Use qsort and provide a comparator function that indexes into the start of the string plus an offset of two, rather than directly from the beginning of the string.
For example your comparator function could look like this:
int compare (const void * a, const void * b)
{
char * a_cmp = ((char *)a)+2;
char * b_cmp = ((char *)b)+2;
return strcmp(a_cmp, b_cmp);
}
You can e.g make struct like this
struct combined{
string alph;
int numeral;
};
put these in a c++ standard container
and use the sort of algoritm with a user defined compare object.
You should create a class that encapsulates your string and which has an int and and string field. This class can overload the comparison operators.
class NumberedString
{
private:
int number;
string originalString;
public:
NumberedString(string original) { ... }
friend bool operator> (NumberedString &left, NumberedString &right);
friend bool operator<=(NumberedString &left, NumberedString &right);
friend bool operator< (NumberedString &left, NumberedString &right);
friend bool operator>=(NumberedString &left, NumberedString &right);
};
You can just define your comparator
bool mycomparator(const std::string& a, const std::string& b) {
return a.substr(2) < b.substr(2);
}
then you can sort your std::vector<std::string> passing mycomparator as third parameter.
In C++11 this is also a case in which an anonymous lambda is a good fit...
#include <vector>
#include <algorithm>
#include <string>
#include <iostream>
int main(int argc, const char *argv[])
{
std::vector<std::string> data = {"7X1234", "XY1236", "NM1235", "BV1238"};
std::sort(data.begin(), data.end(),
[](const std::string& a, const std::string& b) {
return a.substr(2) < b.substr(2);
});
for (auto x : data) {
std::cout << x << std::endl;
}
return 0;
}
If you're 100% sure that the strings in the array are in XX9999 format you can use instead
return strncmp(a.data()+2, b.data()+2, 4) < 0;
that is more efficient because doesn't require any memory allocation to do the comparison.
Use a std::map<int, std::string>, using the int value as key and the respective string as value. You can then simply iterate over the map and retrieve the strings; they will already be in sorted order.

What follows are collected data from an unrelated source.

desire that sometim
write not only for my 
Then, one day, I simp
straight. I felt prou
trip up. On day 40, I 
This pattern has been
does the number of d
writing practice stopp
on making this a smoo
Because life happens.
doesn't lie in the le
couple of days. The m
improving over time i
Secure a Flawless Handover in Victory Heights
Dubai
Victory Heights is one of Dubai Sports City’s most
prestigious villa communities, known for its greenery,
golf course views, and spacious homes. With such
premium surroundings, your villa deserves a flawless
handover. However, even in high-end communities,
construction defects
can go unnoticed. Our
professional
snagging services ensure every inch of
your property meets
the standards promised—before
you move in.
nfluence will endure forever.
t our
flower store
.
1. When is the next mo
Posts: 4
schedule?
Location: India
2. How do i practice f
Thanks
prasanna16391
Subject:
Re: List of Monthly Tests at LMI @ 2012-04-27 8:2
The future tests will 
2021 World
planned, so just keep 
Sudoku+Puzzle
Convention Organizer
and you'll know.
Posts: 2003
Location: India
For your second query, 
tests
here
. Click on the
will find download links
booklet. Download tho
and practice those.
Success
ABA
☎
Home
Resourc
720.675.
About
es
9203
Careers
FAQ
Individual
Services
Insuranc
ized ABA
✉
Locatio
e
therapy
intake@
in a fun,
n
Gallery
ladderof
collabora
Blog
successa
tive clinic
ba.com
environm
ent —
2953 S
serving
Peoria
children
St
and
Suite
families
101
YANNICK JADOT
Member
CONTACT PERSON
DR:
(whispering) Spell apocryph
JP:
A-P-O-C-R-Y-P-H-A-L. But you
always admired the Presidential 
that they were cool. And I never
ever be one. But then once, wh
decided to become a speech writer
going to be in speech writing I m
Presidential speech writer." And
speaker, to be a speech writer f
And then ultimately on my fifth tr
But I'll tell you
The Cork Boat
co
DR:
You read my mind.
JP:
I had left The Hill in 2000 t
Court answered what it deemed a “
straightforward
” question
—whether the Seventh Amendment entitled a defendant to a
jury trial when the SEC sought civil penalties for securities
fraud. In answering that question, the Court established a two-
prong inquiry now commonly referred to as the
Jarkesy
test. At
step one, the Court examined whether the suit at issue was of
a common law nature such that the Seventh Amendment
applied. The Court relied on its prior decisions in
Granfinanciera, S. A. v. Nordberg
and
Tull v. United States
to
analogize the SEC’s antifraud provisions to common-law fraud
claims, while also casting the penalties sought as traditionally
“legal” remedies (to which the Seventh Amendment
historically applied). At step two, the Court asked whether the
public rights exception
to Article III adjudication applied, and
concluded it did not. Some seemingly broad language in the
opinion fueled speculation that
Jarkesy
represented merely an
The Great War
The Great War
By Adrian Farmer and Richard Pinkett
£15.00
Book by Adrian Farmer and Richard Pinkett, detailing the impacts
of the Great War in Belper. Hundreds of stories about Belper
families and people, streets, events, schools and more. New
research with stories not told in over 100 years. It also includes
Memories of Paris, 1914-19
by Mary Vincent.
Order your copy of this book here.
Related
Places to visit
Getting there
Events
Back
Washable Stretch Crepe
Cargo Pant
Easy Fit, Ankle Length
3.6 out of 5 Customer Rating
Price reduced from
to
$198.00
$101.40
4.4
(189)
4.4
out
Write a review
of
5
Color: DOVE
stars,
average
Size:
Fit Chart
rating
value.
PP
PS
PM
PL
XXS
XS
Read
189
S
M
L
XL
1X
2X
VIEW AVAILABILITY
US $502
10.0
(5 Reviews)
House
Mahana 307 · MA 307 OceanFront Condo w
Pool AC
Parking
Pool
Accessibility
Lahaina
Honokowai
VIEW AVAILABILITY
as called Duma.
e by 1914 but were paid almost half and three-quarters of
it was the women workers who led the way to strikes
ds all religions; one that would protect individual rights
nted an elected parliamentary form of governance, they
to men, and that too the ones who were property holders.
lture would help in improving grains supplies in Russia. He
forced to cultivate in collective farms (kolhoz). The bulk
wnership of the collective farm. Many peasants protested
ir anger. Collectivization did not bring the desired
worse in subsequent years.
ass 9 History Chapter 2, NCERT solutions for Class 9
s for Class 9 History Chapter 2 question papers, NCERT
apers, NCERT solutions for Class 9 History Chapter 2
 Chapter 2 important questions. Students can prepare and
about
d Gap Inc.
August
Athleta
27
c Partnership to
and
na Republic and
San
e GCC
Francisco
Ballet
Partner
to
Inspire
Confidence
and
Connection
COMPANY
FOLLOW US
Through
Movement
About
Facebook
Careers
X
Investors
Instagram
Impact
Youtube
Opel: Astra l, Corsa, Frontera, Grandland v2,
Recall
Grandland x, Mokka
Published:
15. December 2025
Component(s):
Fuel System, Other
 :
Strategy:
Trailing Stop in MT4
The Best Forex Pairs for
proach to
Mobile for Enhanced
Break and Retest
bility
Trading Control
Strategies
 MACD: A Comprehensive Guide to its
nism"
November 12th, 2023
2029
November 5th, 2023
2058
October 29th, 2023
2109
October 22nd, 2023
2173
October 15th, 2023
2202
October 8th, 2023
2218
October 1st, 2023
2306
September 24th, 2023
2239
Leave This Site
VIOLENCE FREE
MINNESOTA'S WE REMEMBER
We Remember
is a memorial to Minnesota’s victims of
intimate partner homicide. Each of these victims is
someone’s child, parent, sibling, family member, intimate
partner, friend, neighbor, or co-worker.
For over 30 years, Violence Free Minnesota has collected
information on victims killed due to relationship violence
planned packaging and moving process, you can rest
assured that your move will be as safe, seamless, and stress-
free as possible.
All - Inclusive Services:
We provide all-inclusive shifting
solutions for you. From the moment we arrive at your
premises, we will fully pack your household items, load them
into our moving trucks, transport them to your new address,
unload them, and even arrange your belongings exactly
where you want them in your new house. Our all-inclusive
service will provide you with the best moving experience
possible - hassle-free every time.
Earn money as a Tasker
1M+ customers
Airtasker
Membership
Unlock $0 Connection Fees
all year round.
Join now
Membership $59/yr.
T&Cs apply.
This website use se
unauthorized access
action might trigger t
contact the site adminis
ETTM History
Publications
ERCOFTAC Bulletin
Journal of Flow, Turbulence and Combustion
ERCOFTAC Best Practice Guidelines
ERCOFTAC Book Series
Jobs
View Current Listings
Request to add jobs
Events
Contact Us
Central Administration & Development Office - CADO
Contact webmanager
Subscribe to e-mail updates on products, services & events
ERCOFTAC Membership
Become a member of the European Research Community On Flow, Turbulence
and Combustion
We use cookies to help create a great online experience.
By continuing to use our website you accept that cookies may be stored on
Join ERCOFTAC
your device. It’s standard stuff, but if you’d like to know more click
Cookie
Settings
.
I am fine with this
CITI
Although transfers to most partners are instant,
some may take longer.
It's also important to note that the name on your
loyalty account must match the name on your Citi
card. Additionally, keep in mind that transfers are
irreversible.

How about something like this:
std::string str[] = { "7X1234", "XY1236", "NM1235" };
std::map<int, std::string> m;
for(s : str)
{
std::ostringstream ss(s.substr(2));
int num;
ss >> num;
m[num] = s;
}
for(i : m)
{
std::cout << i->second << " ";
}
std::cout << std::endl;
I just typed this in, so minor typos/bugs may be there, but principle should work.